**WHAT YOU ARE ASKED TO DO:** Each entry below must come back exactly as written, without its pictures.

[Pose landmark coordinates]
.....

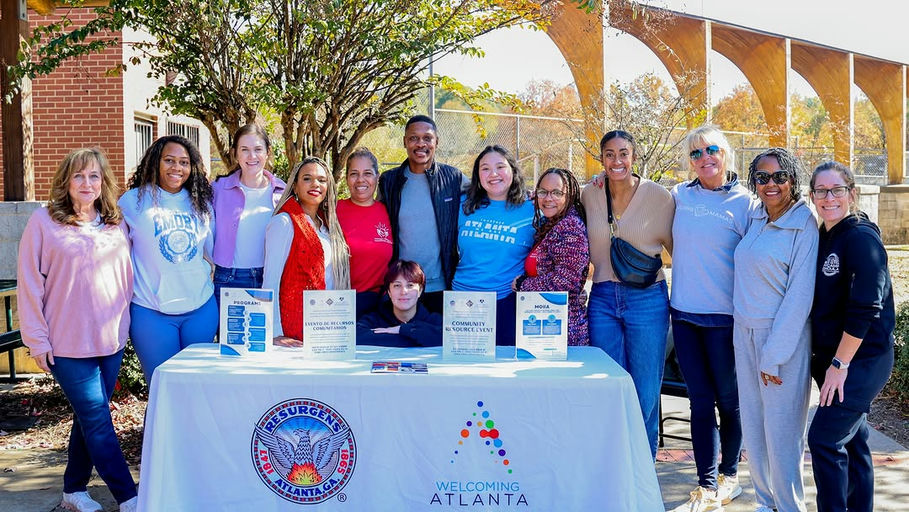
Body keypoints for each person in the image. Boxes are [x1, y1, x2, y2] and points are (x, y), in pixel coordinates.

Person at [17, 148, 138, 512]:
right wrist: (36, 340)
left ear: (104, 183)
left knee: (89, 418)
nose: (87, 183)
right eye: (79, 176)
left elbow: (127, 277)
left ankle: (74, 489)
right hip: (66, 343)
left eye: (94, 176)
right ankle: (129, 497)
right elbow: (29, 282)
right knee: (99, 420)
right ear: (66, 182)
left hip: (110, 339)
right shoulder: (44, 221)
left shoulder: (116, 223)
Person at [669, 125, 753, 512]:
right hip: (685, 316)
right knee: (699, 403)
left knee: (729, 403)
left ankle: (729, 477)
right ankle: (705, 487)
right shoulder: (679, 196)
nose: (705, 158)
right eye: (696, 153)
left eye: (712, 150)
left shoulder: (745, 203)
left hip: (725, 319)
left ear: (726, 153)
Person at [733, 148, 817, 512]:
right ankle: (765, 504)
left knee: (782, 436)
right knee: (755, 429)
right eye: (763, 177)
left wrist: (774, 355)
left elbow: (799, 297)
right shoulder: (755, 216)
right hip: (744, 334)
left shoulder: (804, 224)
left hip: (780, 341)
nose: (772, 184)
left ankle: (789, 506)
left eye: (780, 176)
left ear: (793, 180)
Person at [807, 161, 895, 512]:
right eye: (821, 191)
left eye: (837, 190)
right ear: (812, 195)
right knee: (853, 441)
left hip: (862, 360)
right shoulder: (827, 234)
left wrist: (840, 363)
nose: (829, 197)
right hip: (836, 360)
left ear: (852, 193)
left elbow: (866, 307)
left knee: (824, 439)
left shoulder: (859, 237)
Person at [583, 130, 674, 459]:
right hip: (603, 299)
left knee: (644, 394)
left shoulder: (659, 196)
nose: (616, 160)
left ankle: (643, 478)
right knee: (609, 387)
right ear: (602, 158)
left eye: (623, 153)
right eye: (609, 154)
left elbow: (680, 251)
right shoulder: (589, 194)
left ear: (634, 157)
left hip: (647, 299)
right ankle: (614, 471)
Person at [119, 135, 216, 384]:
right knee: (162, 387)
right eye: (169, 160)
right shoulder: (132, 201)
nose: (177, 168)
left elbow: (208, 251)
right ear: (155, 162)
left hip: (200, 309)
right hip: (151, 311)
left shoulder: (201, 202)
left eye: (184, 162)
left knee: (197, 386)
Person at [376, 115, 469, 313]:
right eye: (413, 138)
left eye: (427, 138)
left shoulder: (453, 178)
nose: (421, 144)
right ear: (404, 142)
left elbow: (483, 197)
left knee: (436, 341)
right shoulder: (389, 181)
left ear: (437, 142)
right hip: (402, 288)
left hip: (441, 286)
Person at [452, 145, 535, 346]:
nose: (493, 174)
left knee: (503, 370)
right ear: (477, 174)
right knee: (463, 370)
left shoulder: (532, 209)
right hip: (462, 301)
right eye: (485, 168)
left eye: (500, 166)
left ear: (512, 171)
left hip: (506, 301)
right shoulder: (462, 205)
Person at [263, 156, 351, 346]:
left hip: (326, 324)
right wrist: (274, 332)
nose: (315, 184)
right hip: (292, 328)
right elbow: (271, 279)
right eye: (307, 178)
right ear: (295, 186)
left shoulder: (328, 227)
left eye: (321, 180)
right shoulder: (284, 222)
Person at [513, 167, 590, 346]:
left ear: (568, 195)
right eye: (543, 192)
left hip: (562, 328)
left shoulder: (570, 227)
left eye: (556, 192)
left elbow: (564, 282)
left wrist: (522, 284)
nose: (548, 198)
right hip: (544, 322)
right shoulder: (549, 224)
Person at [211, 124, 286, 301]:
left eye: (258, 149)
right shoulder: (218, 189)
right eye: (244, 149)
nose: (252, 156)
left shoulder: (283, 191)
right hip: (228, 279)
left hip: (270, 278)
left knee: (269, 330)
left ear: (268, 152)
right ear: (235, 153)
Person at [337, 147, 393, 318]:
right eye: (354, 174)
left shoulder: (389, 211)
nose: (360, 180)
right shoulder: (334, 211)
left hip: (382, 306)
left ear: (377, 176)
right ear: (346, 178)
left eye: (367, 173)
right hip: (343, 304)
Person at [357, 260, 443, 347]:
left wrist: (404, 329)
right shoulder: (374, 320)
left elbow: (449, 337)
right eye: (397, 285)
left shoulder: (434, 320)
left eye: (410, 285)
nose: (403, 292)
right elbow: (355, 336)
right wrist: (420, 336)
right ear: (389, 292)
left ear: (420, 291)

.....

**FINAL ANSWER:**
Body keypoints for each person in the image. Boxes are [x1, y1, x2, y2] and points are (x, y), in pixel coordinates.

Person at [17, 148, 138, 512]:
right wrist: (36, 340)
left ear: (104, 183)
left knee: (89, 418)
nose: (87, 183)
right eye: (79, 176)
left elbow: (127, 277)
left ankle: (74, 489)
right hip: (66, 343)
left eye: (94, 176)
right ankle: (129, 497)
right elbow: (29, 282)
right knee: (99, 420)
right ear: (66, 182)
left hip: (110, 339)
right shoulder: (44, 221)
left shoulder: (116, 223)
Person at [669, 125, 753, 512]:
right hip: (685, 316)
right knee: (699, 403)
left knee: (729, 403)
left ankle: (729, 477)
right ankle: (705, 487)
right shoulder: (679, 196)
nose: (705, 158)
right eye: (696, 153)
left eye: (712, 150)
left shoulder: (745, 203)
left hip: (725, 319)
left ear: (726, 153)
Person at [733, 148, 817, 512]:
right ankle: (765, 504)
left knee: (782, 436)
right knee: (755, 429)
right eye: (763, 177)
left wrist: (774, 355)
left elbow: (799, 297)
right shoulder: (755, 216)
right hip: (744, 334)
left shoulder: (804, 224)
left hip: (780, 341)
nose: (772, 184)
left ankle: (789, 506)
left eye: (780, 176)
left ear: (793, 180)
Person at [807, 161, 895, 512]:
right eye: (821, 191)
left eye: (837, 190)
right ear: (812, 195)
right knee: (853, 441)
left hip: (862, 360)
right shoulder: (827, 234)
left wrist: (840, 363)
nose: (829, 197)
right hip: (836, 360)
left ear: (852, 193)
left elbow: (866, 307)
left knee: (824, 439)
left shoulder: (859, 237)
Person at [583, 130, 674, 459]:
right hip: (603, 299)
left knee: (644, 394)
left shoulder: (659, 196)
nose: (616, 160)
left ankle: (643, 478)
right knee: (609, 387)
right ear: (602, 158)
left eye: (623, 153)
right eye: (609, 154)
left elbow: (680, 251)
right shoulder: (589, 194)
left ear: (634, 157)
left hip: (647, 299)
right ankle: (614, 471)
Person at [119, 135, 216, 384]:
right knee: (162, 387)
right eye: (169, 160)
right shoulder: (132, 201)
nose: (177, 168)
left elbow: (208, 251)
right ear: (155, 162)
left hip: (200, 309)
right hip: (151, 311)
left shoulder: (201, 202)
left eye: (184, 162)
left knee: (197, 386)
Person at [376, 115, 469, 313]:
right eye: (413, 138)
left eye: (427, 138)
left shoulder: (453, 178)
nose: (421, 144)
right ear: (404, 142)
left elbow: (483, 197)
left knee: (436, 341)
right shoulder: (389, 181)
left ear: (437, 142)
right hip: (402, 288)
left hip: (441, 286)
Person at [452, 145, 535, 346]:
nose: (493, 174)
left knee: (503, 370)
right ear: (477, 174)
right knee: (463, 370)
left shoulder: (532, 209)
right hip: (462, 301)
right eye: (485, 168)
left eye: (500, 166)
left ear: (512, 171)
left hip: (506, 301)
right shoulder: (462, 205)
Person at [263, 156, 351, 346]:
left hip: (326, 324)
right wrist: (274, 332)
nose: (315, 184)
right hip: (292, 328)
right elbow: (271, 279)
right eye: (307, 178)
right ear: (295, 186)
left shoulder: (328, 227)
left eye: (321, 180)
right shoulder: (284, 222)
Person at [513, 167, 590, 346]:
left ear: (568, 195)
right eye: (543, 192)
left hip: (562, 328)
left shoulder: (570, 227)
left eye: (556, 192)
left elbow: (564, 282)
left wrist: (522, 284)
nose: (548, 198)
right hip: (544, 322)
right shoulder: (549, 224)
Person at [211, 124, 286, 301]:
left eye: (258, 149)
right shoulder: (218, 189)
right eye: (244, 149)
nose: (252, 156)
left shoulder: (283, 191)
right hip: (228, 279)
left hip: (270, 278)
left knee: (269, 330)
left ear: (268, 152)
right ear: (235, 153)
Person at [337, 147, 393, 318]:
right eye: (354, 174)
left shoulder: (389, 211)
nose: (360, 180)
right shoulder: (334, 211)
left hip: (382, 306)
left ear: (377, 176)
right ear: (346, 178)
left eye: (367, 173)
right hip: (343, 304)
Person at [357, 260, 443, 347]:
left wrist: (404, 329)
right shoulder: (374, 320)
left elbow: (449, 337)
right eye: (397, 285)
left shoulder: (434, 320)
left eye: (410, 285)
nose: (403, 292)
right elbow: (355, 336)
right wrist: (420, 336)
right ear: (389, 292)
left ear: (420, 291)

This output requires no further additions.